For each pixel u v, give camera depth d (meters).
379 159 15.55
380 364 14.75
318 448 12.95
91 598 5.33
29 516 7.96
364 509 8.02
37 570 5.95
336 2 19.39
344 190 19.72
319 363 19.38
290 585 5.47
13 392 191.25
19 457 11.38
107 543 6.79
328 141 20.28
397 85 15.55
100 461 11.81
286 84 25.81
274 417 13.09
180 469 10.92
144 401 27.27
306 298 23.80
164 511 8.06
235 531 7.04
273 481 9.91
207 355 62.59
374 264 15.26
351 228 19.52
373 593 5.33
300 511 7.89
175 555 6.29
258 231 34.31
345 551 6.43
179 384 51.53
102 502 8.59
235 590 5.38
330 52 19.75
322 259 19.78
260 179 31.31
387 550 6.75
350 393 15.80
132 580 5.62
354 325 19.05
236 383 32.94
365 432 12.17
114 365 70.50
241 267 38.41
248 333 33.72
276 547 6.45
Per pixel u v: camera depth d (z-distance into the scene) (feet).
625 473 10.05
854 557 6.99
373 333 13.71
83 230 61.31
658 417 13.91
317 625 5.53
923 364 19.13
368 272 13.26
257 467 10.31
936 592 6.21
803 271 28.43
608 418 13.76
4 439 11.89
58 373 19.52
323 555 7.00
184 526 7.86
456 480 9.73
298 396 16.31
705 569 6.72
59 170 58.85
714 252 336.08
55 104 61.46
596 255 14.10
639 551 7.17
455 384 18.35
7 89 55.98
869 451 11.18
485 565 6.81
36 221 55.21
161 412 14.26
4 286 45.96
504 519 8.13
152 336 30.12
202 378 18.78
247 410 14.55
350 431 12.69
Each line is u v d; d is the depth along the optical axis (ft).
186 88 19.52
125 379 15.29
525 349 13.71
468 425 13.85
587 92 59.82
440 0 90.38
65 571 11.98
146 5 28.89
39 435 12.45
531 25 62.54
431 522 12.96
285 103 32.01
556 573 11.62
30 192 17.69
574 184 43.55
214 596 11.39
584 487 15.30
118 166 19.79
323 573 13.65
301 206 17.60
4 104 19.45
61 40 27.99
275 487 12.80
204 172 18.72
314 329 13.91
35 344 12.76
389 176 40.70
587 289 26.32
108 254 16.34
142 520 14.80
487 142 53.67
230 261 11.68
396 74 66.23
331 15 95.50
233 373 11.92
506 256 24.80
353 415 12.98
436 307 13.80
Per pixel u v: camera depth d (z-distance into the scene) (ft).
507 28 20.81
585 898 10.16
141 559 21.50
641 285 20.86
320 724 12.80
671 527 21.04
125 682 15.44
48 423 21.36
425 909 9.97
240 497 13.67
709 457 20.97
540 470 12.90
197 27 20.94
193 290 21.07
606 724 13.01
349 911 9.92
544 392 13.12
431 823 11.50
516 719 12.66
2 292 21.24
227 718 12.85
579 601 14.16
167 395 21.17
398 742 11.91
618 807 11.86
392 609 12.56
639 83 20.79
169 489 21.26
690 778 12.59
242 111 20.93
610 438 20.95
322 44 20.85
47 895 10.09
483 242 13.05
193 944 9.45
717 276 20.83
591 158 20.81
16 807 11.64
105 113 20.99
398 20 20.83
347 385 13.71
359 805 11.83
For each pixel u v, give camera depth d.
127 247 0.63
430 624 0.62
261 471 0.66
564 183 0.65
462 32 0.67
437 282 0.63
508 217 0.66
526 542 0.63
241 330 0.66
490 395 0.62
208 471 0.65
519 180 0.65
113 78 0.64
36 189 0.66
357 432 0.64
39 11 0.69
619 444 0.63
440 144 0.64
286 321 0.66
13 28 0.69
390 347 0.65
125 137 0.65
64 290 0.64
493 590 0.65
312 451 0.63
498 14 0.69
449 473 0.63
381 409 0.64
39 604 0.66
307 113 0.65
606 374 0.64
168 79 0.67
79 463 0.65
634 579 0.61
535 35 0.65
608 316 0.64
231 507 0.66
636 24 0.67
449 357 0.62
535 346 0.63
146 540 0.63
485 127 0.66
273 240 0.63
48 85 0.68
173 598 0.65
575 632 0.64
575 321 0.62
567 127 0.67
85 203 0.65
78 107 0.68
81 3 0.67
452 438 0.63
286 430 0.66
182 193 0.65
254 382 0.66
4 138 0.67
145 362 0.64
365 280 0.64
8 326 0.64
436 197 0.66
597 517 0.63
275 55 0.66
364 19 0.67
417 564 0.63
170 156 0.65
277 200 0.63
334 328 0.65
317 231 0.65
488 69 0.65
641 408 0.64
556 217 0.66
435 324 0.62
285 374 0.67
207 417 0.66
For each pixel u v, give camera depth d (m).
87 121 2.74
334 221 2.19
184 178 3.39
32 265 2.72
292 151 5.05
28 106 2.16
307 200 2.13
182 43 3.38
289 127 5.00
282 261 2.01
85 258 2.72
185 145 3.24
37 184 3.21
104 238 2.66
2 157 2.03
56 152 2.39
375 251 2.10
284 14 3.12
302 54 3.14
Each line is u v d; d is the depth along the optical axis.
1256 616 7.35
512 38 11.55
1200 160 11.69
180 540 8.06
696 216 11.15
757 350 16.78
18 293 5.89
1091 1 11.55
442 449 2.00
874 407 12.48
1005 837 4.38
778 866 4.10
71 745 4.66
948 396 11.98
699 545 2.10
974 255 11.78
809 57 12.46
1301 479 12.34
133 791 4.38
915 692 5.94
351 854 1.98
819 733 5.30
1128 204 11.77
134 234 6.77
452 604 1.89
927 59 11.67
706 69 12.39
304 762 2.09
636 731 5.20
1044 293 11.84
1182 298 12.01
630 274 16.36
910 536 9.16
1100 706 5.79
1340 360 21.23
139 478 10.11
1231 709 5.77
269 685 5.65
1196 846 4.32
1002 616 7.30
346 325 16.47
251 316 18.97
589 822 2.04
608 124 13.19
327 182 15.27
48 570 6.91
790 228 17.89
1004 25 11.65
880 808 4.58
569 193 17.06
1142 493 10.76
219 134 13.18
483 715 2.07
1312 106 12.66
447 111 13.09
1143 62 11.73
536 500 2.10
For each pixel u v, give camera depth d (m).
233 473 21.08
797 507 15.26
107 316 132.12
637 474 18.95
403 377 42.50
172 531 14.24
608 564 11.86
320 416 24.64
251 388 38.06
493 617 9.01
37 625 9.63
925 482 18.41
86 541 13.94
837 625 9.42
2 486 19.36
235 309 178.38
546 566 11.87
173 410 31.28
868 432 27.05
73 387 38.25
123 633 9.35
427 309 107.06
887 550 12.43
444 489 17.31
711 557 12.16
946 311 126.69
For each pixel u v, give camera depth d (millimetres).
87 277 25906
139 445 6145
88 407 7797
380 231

** ASSIGNMENT **
Print the first line of the records above and each line after it, exactly, through the line with "186 88 19.52".

** EXPECTED OUTPUT **
For each pixel u v, give camera depth d (meters).
379 159 15.55
380 364 14.75
318 448 12.95
91 598 5.33
29 516 7.96
364 509 8.02
37 570 5.95
336 2 19.39
344 190 19.72
319 363 19.38
290 585 5.47
13 392 191.25
19 457 11.38
107 543 6.79
328 141 20.28
397 85 15.55
100 461 11.81
286 84 25.81
274 417 13.09
180 469 10.92
144 401 27.27
306 298 23.80
164 511 8.06
235 531 7.04
273 481 9.91
207 355 62.59
374 264 15.26
351 228 19.52
373 593 5.33
300 511 7.89
175 555 6.29
258 231 34.31
345 551 6.43
179 384 51.53
102 502 8.59
235 590 5.38
330 52 19.75
322 259 19.78
260 179 31.31
387 550 6.75
350 393 15.80
132 580 5.62
354 325 19.05
236 383 32.94
365 432 12.17
114 365 70.50
241 267 38.41
248 333 33.72
276 547 6.45
Per pixel u v: camera depth d (z-distance into the scene) (feet).
625 473 10.05
854 557 6.99
373 333 13.71
83 230 61.31
658 417 13.91
317 625 5.53
923 364 19.13
368 272 13.26
257 467 10.31
936 592 6.21
803 271 28.43
608 418 13.76
4 439 11.89
58 373 19.52
323 555 7.00
184 526 7.86
456 480 9.73
298 396 16.31
705 569 6.72
59 170 58.85
714 252 336.08
55 104 61.46
596 255 14.10
639 551 7.17
455 384 18.35
7 89 55.98
869 451 11.18
485 565 6.81
36 221 55.21
161 412 14.26
4 286 45.96
504 519 8.13
152 336 30.12
202 378 18.78
247 410 14.55
350 431 12.69
Each line is u v d; d is the depth along the optical axis (ft).
186 88 19.52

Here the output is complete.